Dataset records:
---
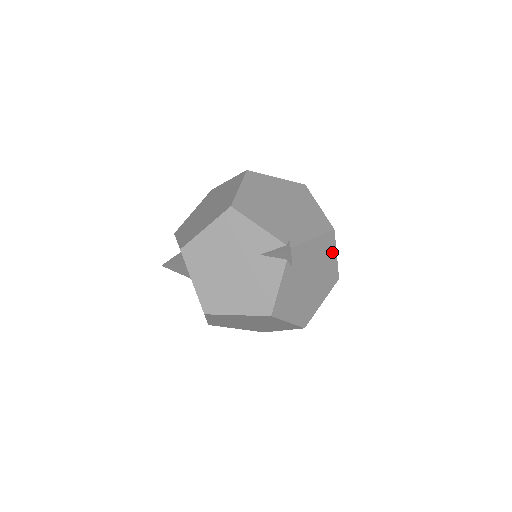
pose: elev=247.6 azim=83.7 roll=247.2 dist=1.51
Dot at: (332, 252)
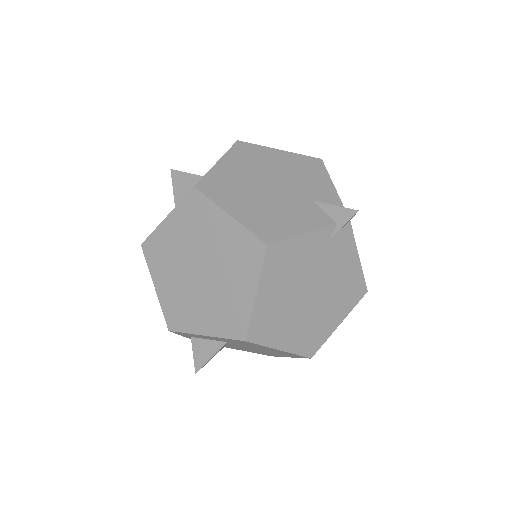
Dot at: (343, 311)
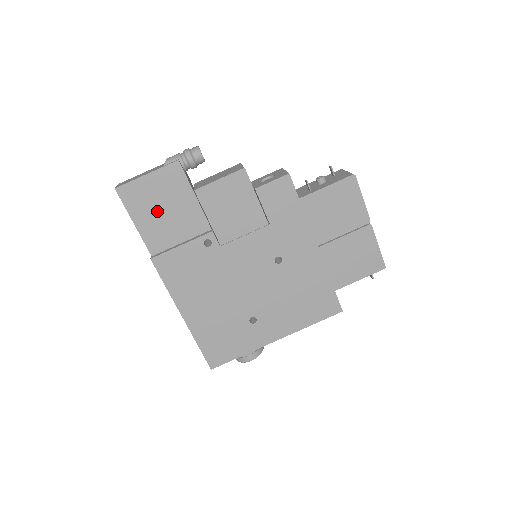
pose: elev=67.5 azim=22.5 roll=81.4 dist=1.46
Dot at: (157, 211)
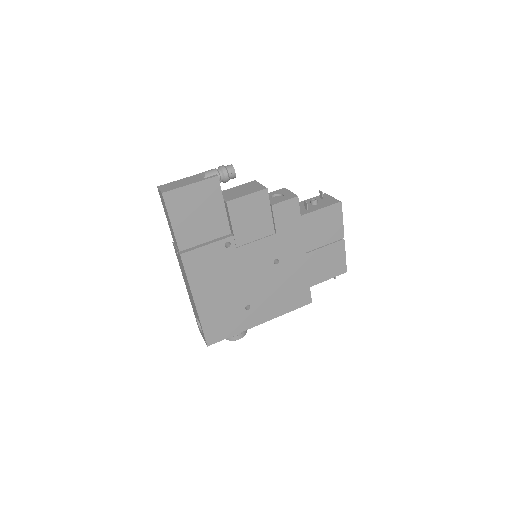
Dot at: (192, 215)
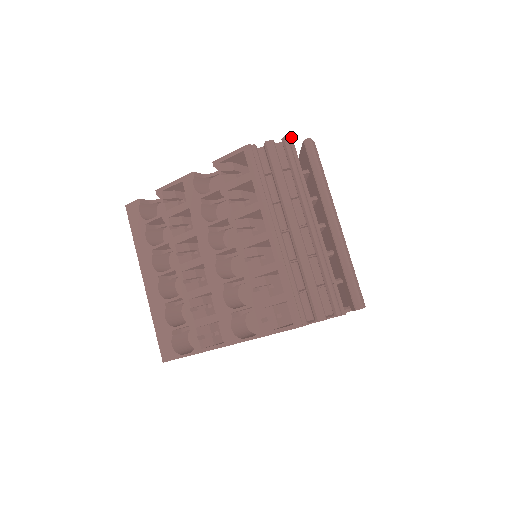
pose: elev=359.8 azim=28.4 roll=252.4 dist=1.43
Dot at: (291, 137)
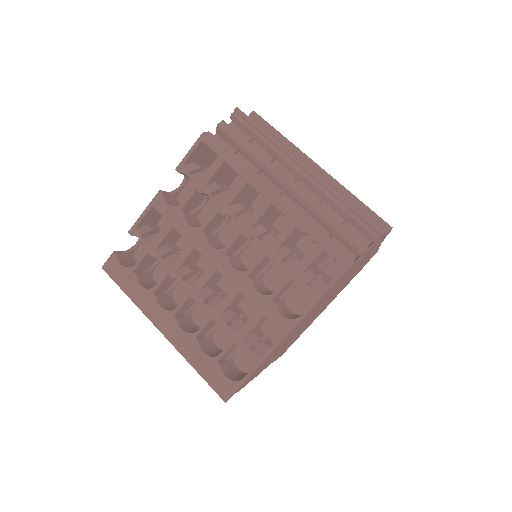
Dot at: (239, 110)
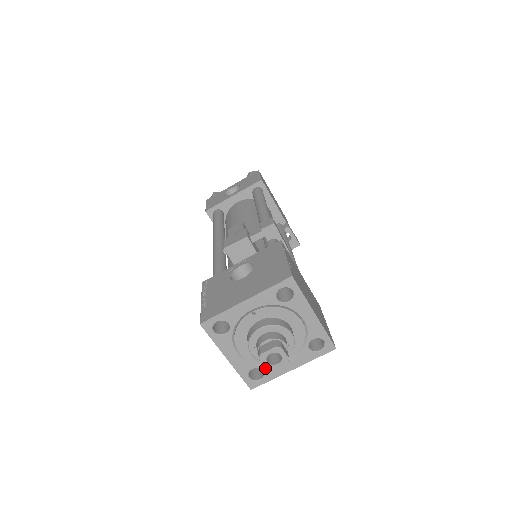
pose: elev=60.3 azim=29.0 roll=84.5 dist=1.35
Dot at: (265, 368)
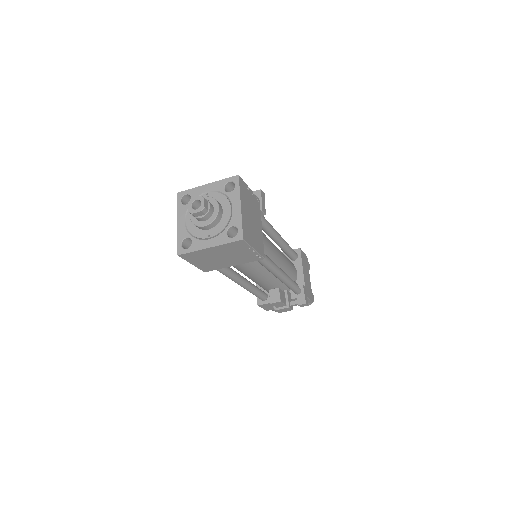
Dot at: (194, 240)
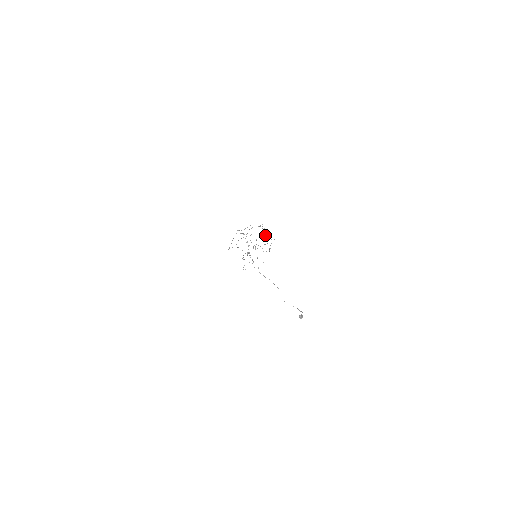
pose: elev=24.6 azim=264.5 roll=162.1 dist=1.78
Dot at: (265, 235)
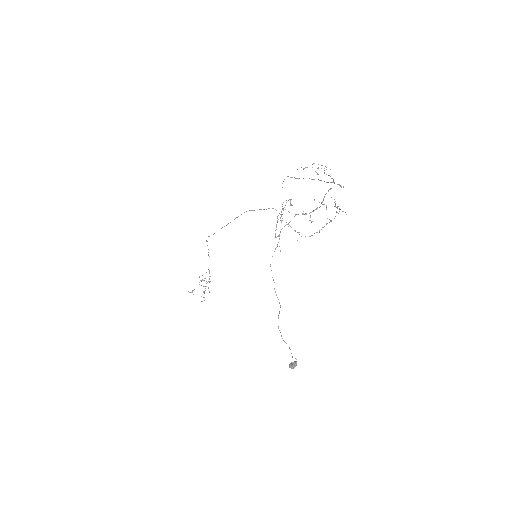
Dot at: (310, 217)
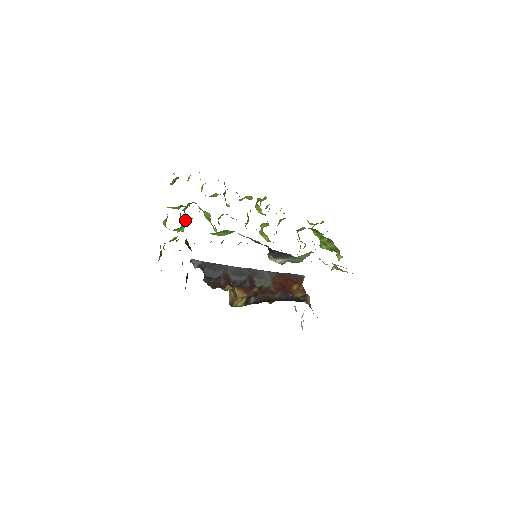
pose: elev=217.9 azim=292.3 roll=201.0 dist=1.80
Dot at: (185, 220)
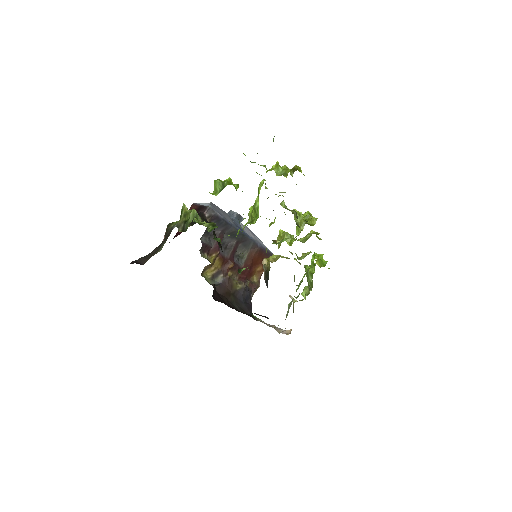
Dot at: (236, 189)
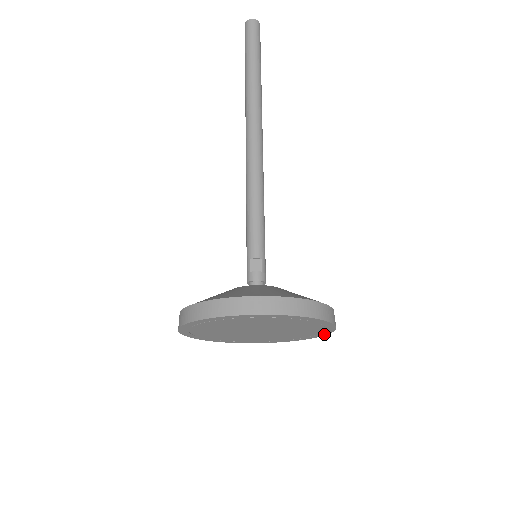
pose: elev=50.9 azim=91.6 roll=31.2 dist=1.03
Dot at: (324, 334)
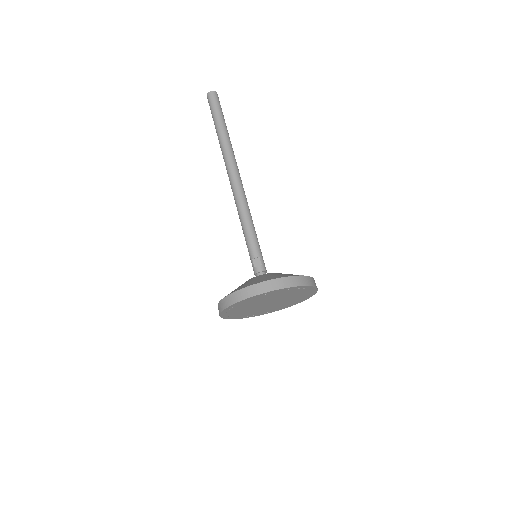
Dot at: (314, 293)
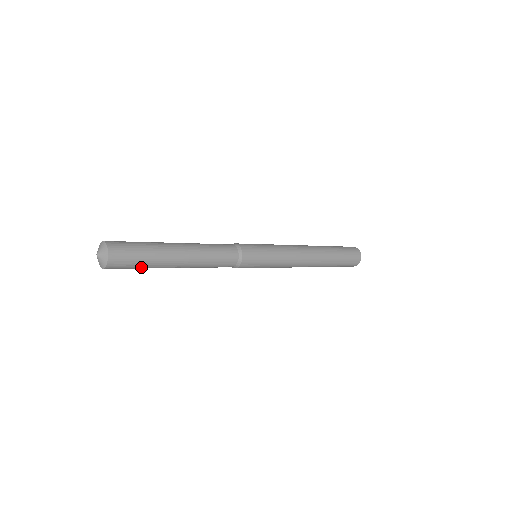
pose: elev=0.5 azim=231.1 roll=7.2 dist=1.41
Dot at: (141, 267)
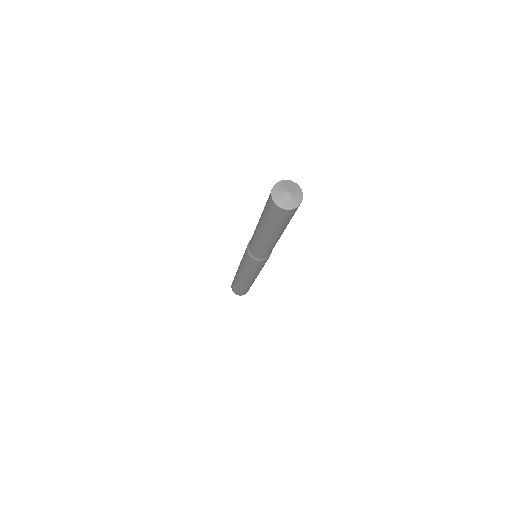
Dot at: (287, 222)
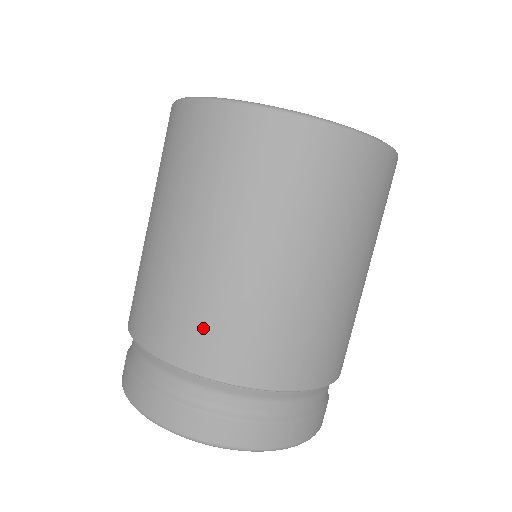
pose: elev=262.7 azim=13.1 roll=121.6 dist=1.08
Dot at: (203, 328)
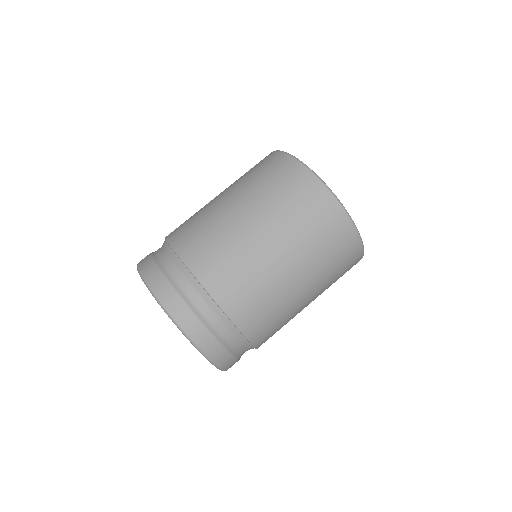
Dot at: (197, 233)
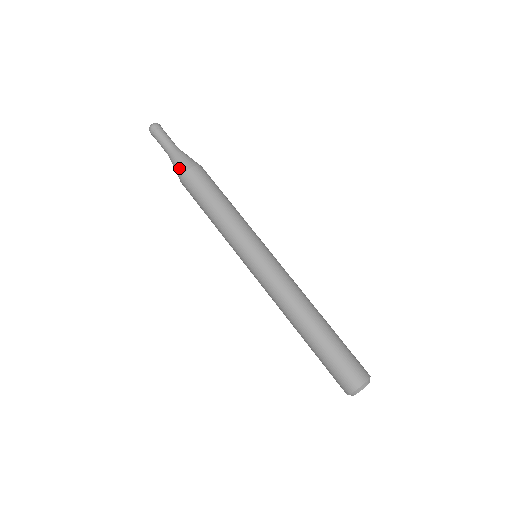
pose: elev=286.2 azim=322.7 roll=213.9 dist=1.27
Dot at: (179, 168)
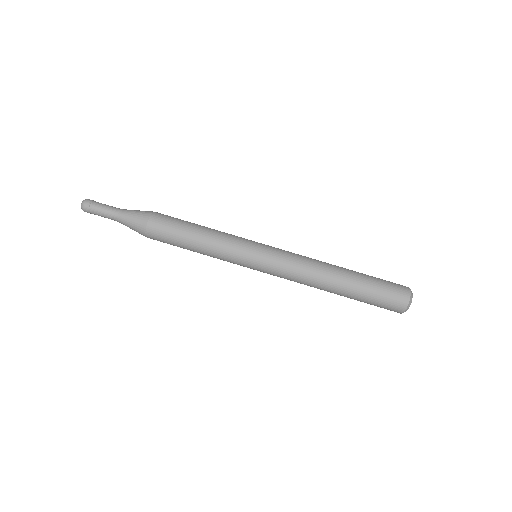
Dot at: (141, 216)
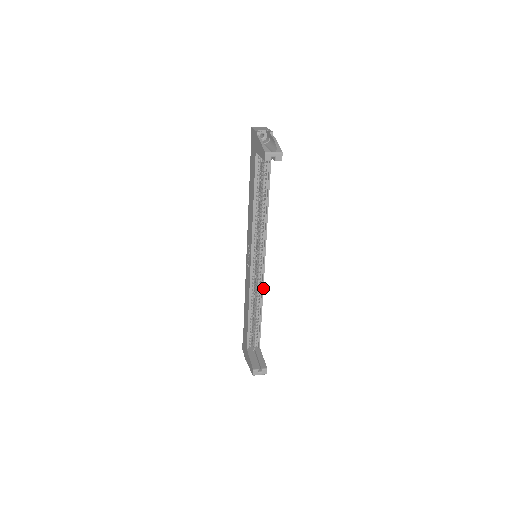
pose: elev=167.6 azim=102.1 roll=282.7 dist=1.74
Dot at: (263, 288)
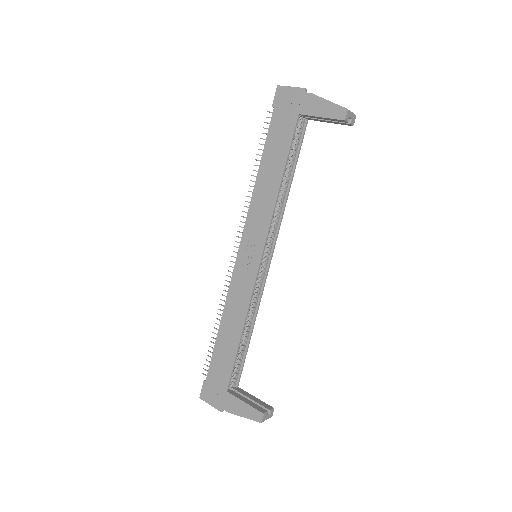
Dot at: occluded
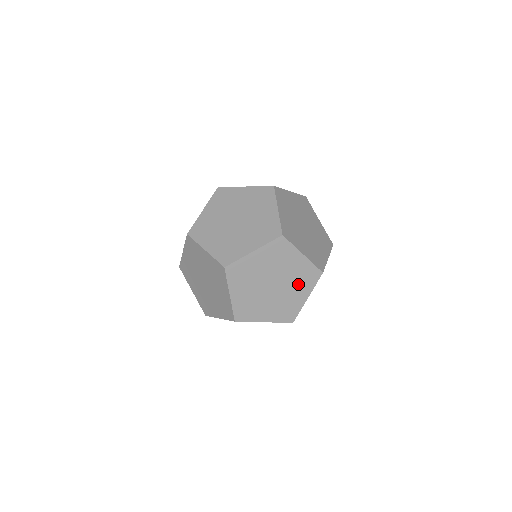
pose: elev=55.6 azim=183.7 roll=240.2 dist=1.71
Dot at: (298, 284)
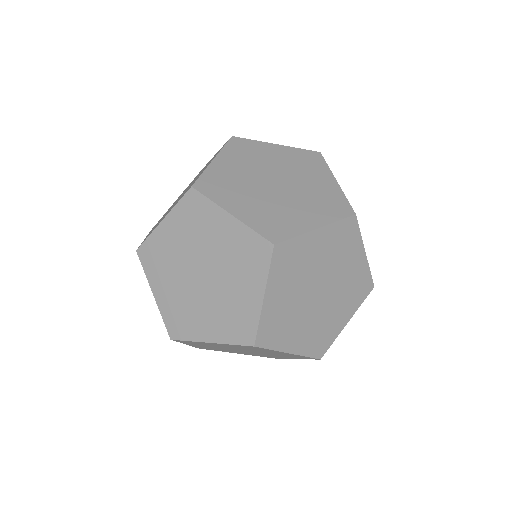
Dot at: (282, 355)
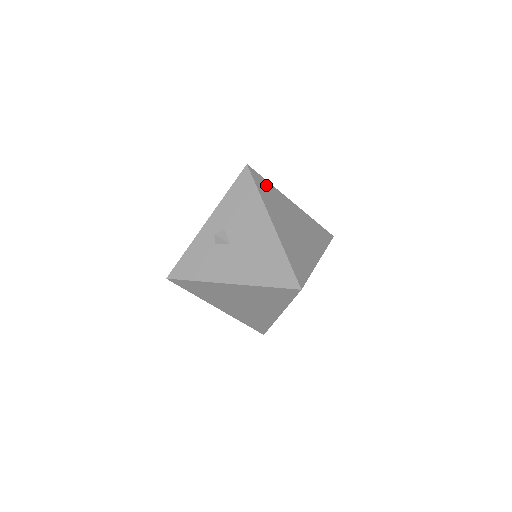
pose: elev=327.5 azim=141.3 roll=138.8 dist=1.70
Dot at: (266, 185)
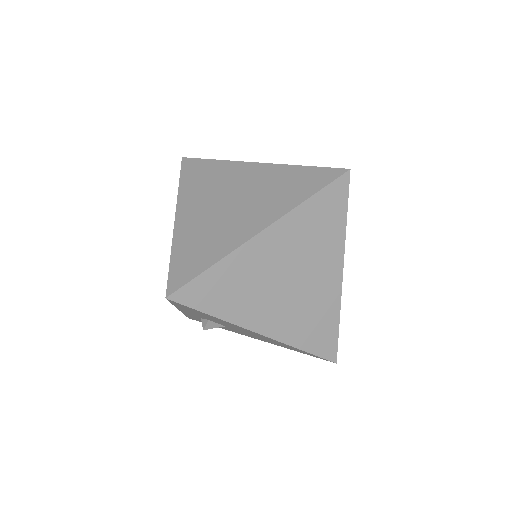
Dot at: (211, 282)
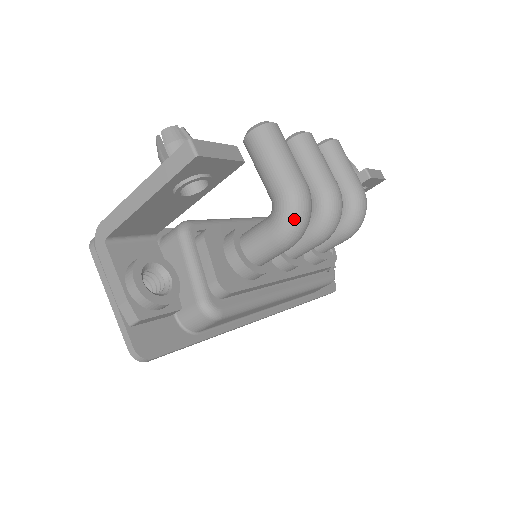
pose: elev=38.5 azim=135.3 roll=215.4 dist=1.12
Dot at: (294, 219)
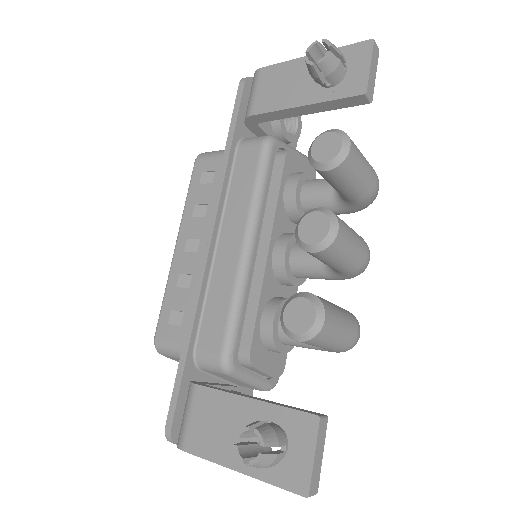
Dot at: occluded
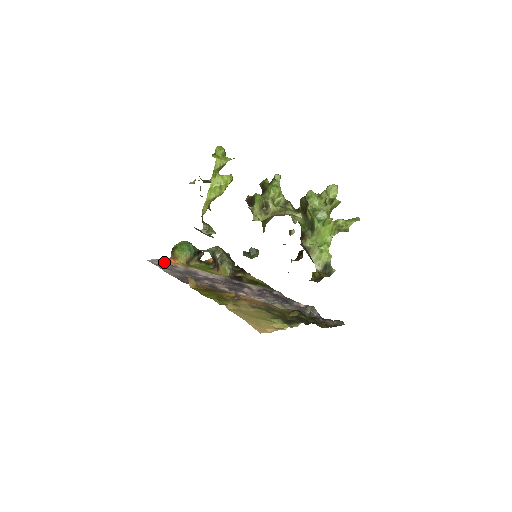
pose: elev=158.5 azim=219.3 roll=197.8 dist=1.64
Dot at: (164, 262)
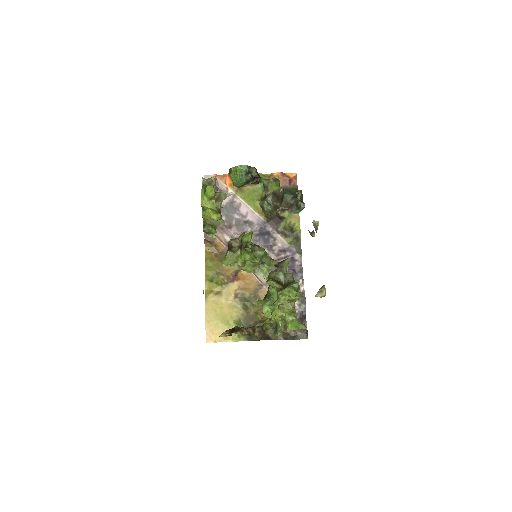
Dot at: (219, 182)
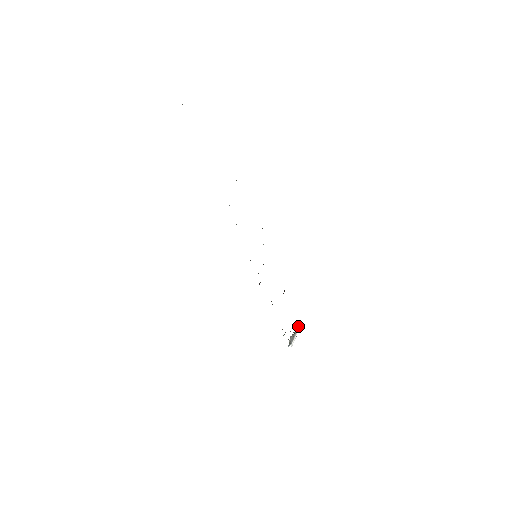
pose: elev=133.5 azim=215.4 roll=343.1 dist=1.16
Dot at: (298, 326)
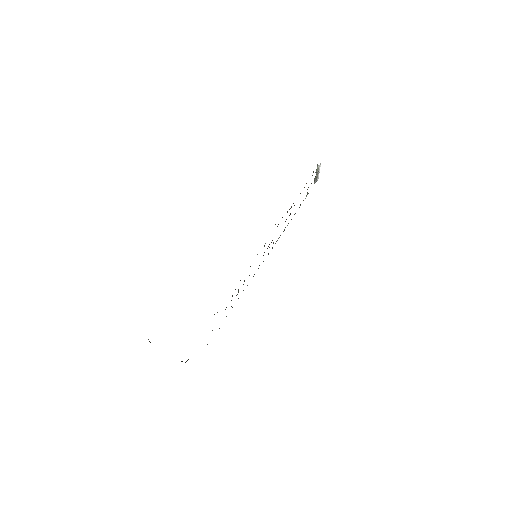
Dot at: (318, 166)
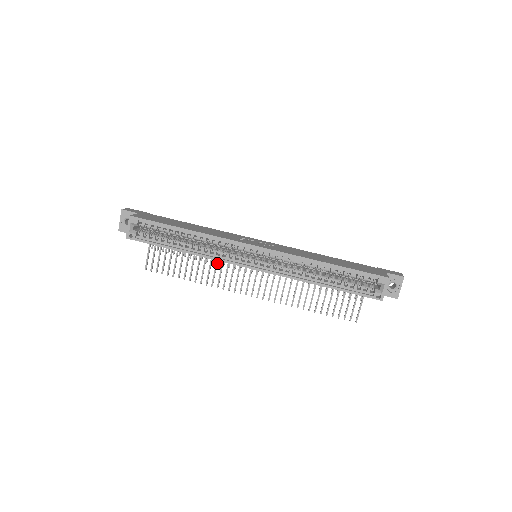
---
[Aim of the task] Reproduce all of the entries above verbatim, line by line, omitting the pictures from your reply.

[Task answer]
pose: elev=247.6 azim=83.7 roll=247.2 dist=1.51
Dot at: (332, 252)
Dot at: (343, 311)
pose: elev=67.5 azim=22.5 roll=81.4 dist=1.46
Dot at: (157, 211)
Dot at: (192, 215)
pose: elev=359.8 azim=28.4 roll=252.4 dist=1.43
Dot at: (291, 137)
Dot at: (239, 110)
pose: elev=60.3 azim=29.0 roll=84.5 dist=1.35
Dot at: (265, 368)
Dot at: (194, 240)
pose: elev=24.6 azim=264.5 roll=162.1 dist=1.78
Dot at: (265, 235)
Dot at: (310, 217)
pose: elev=217.9 azim=292.3 roll=201.0 dist=1.80
Dot at: (185, 220)
Dot at: (236, 189)
pose: elev=50.9 azim=91.6 roll=31.2 dist=1.03
Dot at: (324, 334)
Dot at: (314, 293)
pose: elev=0.5 azim=231.1 roll=7.2 dist=1.41
Dot at: (141, 267)
Dot at: (287, 222)
pose: elev=262.7 azim=13.1 roll=121.6 dist=1.08
Dot at: (203, 328)
Dot at: (197, 233)
pose: elev=286.2 azim=322.7 roll=213.9 dist=1.27
Dot at: (179, 168)
Dot at: (141, 216)
pose: elev=167.6 azim=102.1 roll=282.7 dist=1.74
Dot at: (263, 288)
Dot at: occluded
pose: elev=55.6 azim=183.7 roll=240.2 dist=1.71
Dot at: (298, 284)
Dot at: (282, 355)
pose: elev=327.5 azim=141.3 roll=138.8 dist=1.70
Dot at: (266, 185)
Dot at: (211, 282)
pose: elev=38.5 azim=135.3 roll=215.4 dist=1.12
Dot at: (294, 219)
Dot at: occluded
pose: elev=158.5 azim=219.3 roll=197.8 dist=1.64
Dot at: (164, 262)
Dot at: (219, 182)
pose: elev=133.5 azim=215.4 roll=343.1 dist=1.16
Dot at: (298, 326)
Dot at: (318, 166)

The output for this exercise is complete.